The Story behind a Story- Two Ball Dude Stories Couldn't Be More Different!
One lovely afternoon, late March of 2013, I went to a Giants pre-season game with my wife Lynn, my friend Rosie and her son Jarick. I will call this game an exhibition game rather than pre-season, and you will understand why in a moment. We were sitting in our usual eighth row seats.
Around the third inning or so, a very attractive young woman, sexily dressed, walked down the aisle to her seat. I must have made some involuntary noise, as Lynn turned to me and asked if I was ok. I nodded at the woman, and Lynn just said, oh, ok (she is VERY understanding in this way). We then went back to our business of watching the game.
A couple of innings later, the woman (I named her Dina, with no idea why), walked down to the front row and started talking to the “Ball Dude”, the guy who catches foul balls and gives them to little kids. All of a sudden, Dina pulled her very low-cut shirt and bra down, exposing her breast. I don’t know how the ball dude survived this – he must have been like 106 years old – and I could barely breathe. Rosie saw this and immediately covered her son’s eyes. Lynn didn’t observe this but saw me (figuratively) gasping for breath. Asking me if I was ok, I replied “I just had a life-changing experience, give me a minute.” Soon I recovered…and watched the rest of the EXHIBITION game.
And now to the reason for this story behind the story. A couple of weeks later, I went down to speak to the ball dude who was working the game I was now at and briefly relayed this story. I asked if he had a story he would like to share. And he quickly said yes. I gave him my email address and was unsure if I would hear from him. I did.
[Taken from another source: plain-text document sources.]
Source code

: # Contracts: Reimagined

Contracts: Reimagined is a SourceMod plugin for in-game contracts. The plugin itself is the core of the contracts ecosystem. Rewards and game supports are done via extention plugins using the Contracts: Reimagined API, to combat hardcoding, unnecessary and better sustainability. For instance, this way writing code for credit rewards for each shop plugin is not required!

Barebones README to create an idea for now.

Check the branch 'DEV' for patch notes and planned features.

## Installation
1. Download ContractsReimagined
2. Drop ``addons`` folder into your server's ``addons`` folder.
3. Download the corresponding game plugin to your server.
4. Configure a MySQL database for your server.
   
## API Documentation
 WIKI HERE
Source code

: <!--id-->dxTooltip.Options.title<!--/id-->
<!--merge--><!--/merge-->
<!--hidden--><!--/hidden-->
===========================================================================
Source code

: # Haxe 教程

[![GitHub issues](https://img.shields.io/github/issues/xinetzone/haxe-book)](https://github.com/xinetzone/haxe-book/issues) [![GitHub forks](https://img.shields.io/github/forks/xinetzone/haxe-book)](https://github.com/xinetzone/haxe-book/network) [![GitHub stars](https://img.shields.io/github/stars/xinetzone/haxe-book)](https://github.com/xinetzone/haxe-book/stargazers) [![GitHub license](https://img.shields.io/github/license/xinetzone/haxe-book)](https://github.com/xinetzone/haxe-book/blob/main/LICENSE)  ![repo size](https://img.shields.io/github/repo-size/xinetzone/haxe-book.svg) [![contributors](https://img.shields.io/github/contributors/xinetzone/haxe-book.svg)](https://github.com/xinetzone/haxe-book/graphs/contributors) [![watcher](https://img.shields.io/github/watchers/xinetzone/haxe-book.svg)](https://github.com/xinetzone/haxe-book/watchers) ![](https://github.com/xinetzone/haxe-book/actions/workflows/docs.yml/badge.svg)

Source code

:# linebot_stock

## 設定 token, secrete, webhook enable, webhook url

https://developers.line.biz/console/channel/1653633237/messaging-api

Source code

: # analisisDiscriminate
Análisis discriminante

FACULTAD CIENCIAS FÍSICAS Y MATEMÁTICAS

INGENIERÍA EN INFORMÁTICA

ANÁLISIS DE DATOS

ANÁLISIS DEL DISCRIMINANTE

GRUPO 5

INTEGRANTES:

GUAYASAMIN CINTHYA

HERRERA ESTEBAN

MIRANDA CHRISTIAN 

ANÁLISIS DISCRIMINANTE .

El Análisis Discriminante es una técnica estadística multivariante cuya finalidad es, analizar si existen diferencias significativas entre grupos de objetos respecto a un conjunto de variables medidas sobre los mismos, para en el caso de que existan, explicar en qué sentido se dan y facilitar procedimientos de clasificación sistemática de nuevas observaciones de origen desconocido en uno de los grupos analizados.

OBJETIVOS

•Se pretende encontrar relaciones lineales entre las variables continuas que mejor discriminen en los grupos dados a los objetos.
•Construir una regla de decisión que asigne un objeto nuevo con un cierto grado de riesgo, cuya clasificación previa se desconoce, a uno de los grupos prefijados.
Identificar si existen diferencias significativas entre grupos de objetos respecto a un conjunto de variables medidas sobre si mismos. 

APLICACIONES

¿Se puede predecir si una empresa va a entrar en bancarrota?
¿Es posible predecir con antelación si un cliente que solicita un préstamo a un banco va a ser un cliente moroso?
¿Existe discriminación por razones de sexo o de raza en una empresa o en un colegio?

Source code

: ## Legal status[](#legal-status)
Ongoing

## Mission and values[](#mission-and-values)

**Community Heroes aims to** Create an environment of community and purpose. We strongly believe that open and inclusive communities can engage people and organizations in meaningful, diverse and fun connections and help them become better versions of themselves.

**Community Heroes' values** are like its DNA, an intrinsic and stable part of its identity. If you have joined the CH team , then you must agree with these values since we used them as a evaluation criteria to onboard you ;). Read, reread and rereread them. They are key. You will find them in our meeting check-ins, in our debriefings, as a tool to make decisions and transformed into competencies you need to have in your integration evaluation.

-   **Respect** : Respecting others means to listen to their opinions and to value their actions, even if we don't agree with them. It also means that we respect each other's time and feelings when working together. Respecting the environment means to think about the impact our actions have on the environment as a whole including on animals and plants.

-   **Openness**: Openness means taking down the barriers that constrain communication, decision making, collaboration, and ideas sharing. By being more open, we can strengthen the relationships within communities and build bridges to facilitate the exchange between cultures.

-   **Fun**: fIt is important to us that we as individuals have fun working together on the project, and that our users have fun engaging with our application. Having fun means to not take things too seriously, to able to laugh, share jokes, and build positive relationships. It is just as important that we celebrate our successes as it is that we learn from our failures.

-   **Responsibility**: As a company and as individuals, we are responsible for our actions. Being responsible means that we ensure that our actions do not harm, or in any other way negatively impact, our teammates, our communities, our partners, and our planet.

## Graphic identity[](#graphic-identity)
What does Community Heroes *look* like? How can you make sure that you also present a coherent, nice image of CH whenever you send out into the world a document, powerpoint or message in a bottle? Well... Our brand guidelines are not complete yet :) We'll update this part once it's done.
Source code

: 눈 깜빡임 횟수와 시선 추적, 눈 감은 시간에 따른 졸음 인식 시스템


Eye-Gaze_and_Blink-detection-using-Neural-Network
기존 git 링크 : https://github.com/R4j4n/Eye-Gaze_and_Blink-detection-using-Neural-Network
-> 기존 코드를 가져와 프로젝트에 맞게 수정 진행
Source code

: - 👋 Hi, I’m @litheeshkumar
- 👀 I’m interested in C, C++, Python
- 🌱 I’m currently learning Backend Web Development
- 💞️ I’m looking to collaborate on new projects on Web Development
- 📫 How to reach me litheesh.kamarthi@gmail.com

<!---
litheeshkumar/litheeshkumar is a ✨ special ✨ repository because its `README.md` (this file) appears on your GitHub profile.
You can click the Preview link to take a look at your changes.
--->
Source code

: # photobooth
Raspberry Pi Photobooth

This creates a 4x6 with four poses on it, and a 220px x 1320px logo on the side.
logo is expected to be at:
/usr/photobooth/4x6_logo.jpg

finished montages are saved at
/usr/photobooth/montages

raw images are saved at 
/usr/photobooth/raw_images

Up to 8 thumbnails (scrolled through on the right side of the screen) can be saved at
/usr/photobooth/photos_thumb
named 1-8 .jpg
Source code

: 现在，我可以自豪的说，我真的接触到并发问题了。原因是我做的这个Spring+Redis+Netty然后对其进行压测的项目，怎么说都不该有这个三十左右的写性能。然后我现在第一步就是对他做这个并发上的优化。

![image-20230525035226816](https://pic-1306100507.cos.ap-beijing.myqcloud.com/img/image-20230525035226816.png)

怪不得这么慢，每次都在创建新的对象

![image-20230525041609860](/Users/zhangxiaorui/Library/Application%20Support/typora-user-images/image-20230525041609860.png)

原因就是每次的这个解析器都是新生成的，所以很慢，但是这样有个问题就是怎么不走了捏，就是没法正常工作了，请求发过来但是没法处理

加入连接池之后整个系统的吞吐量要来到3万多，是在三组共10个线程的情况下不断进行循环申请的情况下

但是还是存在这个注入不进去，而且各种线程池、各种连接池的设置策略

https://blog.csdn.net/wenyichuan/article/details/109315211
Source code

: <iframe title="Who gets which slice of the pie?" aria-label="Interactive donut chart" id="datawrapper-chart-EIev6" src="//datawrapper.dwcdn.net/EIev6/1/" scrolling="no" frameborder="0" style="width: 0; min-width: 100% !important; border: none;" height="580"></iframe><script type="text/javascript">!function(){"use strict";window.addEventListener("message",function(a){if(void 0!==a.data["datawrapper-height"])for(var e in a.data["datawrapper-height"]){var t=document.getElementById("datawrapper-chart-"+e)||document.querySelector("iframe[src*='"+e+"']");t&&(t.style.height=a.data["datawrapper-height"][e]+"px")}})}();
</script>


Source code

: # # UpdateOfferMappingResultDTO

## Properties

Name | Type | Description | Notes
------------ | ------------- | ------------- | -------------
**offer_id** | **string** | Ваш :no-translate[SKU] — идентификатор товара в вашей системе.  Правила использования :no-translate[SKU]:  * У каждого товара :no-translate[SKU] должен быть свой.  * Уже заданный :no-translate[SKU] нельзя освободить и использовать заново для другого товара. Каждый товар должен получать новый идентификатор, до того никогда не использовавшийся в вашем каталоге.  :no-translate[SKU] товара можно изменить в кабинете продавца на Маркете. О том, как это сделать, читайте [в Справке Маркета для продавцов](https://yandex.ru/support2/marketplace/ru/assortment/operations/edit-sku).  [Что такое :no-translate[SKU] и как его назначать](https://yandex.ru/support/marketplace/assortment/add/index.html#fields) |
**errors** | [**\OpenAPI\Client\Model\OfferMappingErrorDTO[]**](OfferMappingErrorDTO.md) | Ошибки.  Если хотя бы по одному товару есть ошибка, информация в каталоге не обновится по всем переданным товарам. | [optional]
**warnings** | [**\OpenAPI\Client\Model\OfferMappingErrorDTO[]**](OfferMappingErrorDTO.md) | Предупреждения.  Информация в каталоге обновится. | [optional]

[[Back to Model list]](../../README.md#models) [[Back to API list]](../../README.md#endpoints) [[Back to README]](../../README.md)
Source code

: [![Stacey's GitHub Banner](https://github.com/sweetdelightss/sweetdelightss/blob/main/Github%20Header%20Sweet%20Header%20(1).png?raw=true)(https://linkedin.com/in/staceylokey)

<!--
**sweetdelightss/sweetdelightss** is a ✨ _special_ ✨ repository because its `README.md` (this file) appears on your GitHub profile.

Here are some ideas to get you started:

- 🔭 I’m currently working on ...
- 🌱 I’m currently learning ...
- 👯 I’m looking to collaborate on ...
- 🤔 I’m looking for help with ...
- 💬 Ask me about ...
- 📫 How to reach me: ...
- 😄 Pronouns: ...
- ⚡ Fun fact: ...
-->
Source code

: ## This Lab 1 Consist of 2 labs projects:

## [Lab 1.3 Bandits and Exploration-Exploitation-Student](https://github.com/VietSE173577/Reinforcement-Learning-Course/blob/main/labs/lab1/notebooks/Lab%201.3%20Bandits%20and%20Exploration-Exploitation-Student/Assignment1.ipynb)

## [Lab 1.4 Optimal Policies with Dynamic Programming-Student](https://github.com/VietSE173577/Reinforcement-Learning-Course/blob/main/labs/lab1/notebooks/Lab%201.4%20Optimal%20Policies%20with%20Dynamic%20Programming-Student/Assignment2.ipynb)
Gary Fralick (Frano)’s story just made me cry. If you have the book, go right now to the chapter Home Runs on p.244 and read it before you read the rest of this piece. It was beautiful. The power of doing the right thing, which can be just a simple gesture, and how it affected, by my count, five lives, including his own. Just a simple gesture. And all the adulation he got for just doing that simple thing which, to him, was, well, what he thought anyone should/would do. Just an amazing story.
A year so later, we were at a game and I noticed that the ball dude for that day was FRANO, as indicated on the back of his jersey. Now, to be honest, and Gary never knew this until he reads the story, I wouldn’t have recognized him by his face. I mean, I remember everything about our encounter, his story…. but just not his face. I walked down and called out to Gary; he turned around and yelled out “Eric, how are you doing? How is the book coming?”and we spoke like old friends.
I later learned that Gary’s son was working the third base line, and that Gary was wearing his dad’s very old-style glove. He and his son Clyde were sitting on the Ball Dude stools that Gary had made. It made him feel so happy that there were three generations of the family on the field that day.
Gary’s story is, simply, a home run, and it is in that chapter of the book. We have become friends. We periodically email and text, he has come to a game with us, and a concert. It is my honor and pleasure to have become friends with Ball Dude Frano.